## Exercise instructions
Below are records; repeat them all exactly.

## Records provided
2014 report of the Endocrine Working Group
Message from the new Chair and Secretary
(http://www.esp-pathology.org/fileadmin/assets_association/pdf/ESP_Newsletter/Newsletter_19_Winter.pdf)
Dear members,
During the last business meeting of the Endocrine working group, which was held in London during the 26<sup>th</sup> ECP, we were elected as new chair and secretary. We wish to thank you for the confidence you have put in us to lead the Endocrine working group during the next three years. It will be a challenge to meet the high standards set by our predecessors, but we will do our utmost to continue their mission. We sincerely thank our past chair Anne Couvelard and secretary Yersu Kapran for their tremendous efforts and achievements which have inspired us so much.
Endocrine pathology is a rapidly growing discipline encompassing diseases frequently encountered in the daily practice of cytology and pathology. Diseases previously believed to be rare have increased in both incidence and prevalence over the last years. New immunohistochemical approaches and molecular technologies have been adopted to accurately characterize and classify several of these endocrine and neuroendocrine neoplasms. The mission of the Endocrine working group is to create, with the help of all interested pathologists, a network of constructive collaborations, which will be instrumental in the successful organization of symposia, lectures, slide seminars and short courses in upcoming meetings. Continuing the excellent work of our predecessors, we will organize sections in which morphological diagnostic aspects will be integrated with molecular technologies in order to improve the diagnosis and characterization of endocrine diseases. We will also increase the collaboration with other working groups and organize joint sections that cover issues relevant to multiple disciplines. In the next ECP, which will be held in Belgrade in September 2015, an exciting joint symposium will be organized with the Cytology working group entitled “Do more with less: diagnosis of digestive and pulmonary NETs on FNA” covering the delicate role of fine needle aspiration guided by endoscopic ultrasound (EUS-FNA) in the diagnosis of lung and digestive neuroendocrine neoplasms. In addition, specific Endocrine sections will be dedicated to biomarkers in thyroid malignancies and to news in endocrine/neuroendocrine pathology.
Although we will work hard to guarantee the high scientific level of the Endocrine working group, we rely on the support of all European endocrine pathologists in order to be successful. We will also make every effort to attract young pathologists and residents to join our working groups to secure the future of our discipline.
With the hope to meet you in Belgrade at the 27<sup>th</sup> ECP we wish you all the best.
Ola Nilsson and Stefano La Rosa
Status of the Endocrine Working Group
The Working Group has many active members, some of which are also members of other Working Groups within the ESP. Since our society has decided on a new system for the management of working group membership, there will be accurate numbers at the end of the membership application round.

## Response for this exercise
2014 report of the Endocrine Working Group
Message from the new Chair and Secretary
(http://www.esp-pathology.org/fileadmin/assets_association/pdf/ESP_Newsletter/Newsletter_19_Winter.pdf)
Dear members,
During the last business meeting of the Endocrine working group, which was held in London during the 26<sup>th</sup> ECP, we were elected as new chair and secretary. We wish to thank you for the confidence you have put in us to lead the Endocrine working group during the next three years. It will be a challenge to meet the high standards set by our predecessors, but we will do our utmost to continue their mission. We sincerely thank our past chair Anne Couvelard and secretary Yersu Kapran for their tremendous efforts and achievements which have inspired us so much.
Endocrine pathology is a rapidly growing discipline encompassing diseases frequently encountered in the daily practice of cytology and pathology. Diseases previously believed to be rare have increased in both incidence and prevalence over the last years. New immunohistochemical approaches and molecular technologies have been adopted to accurately characterize and classify several of these endocrine and neuroendocrine neoplasms. The mission of the Endocrine working group is to create, with the help of all interested pathologists, a network of constructive collaborations, which will be instrumental in the successful organization of symposia, lectures, slide seminars and short courses in upcoming meetings. Continuing the excellent work of our predecessors, we will organize sections in which morphological diagnostic aspects will be integrated with molecular technologies in order to improve the diagnosis and characterization of endocrine diseases. We will also increase the collaboration with other working groups and organize joint sections that cover issues relevant to multiple disciplines. In the next ECP, which will be held in Belgrade in September 2015, an exciting joint symposium will be organized with the Cytology working group entitled “Do more with less: diagnosis of digestive and pulmonary NETs on FNA” covering the delicate role of fine needle aspiration guided by endoscopic ultrasound (EUS-FNA) in the diagnosis of lung and digestive neuroendocrine neoplasms. In addition, specific Endocrine sections will be dedicated to biomarkers in thyroid malignancies and to news in endocrine/neuroendocrine pathology.
Although we will work hard to guarantee the high scientific level of the Endocrine working group, we rely on the support of all European endocrine pathologists in order to be successful. We will also make every effort to attract young pathologists and residents to join our working groups to secure the future of our discipline.
With the hope to meet you in Belgrade at the 27<sup>th</sup> ECP we wish you all the best.
Ola Nilsson and Stefano La Rosa
Status of the Endocrine Working Group
The Working Group has many active members, some of which are also members of other Working Groups within the ESP. Since our society has decided on a new system for the management of working group membership, there will be accurate numbers at the end of the membership application round.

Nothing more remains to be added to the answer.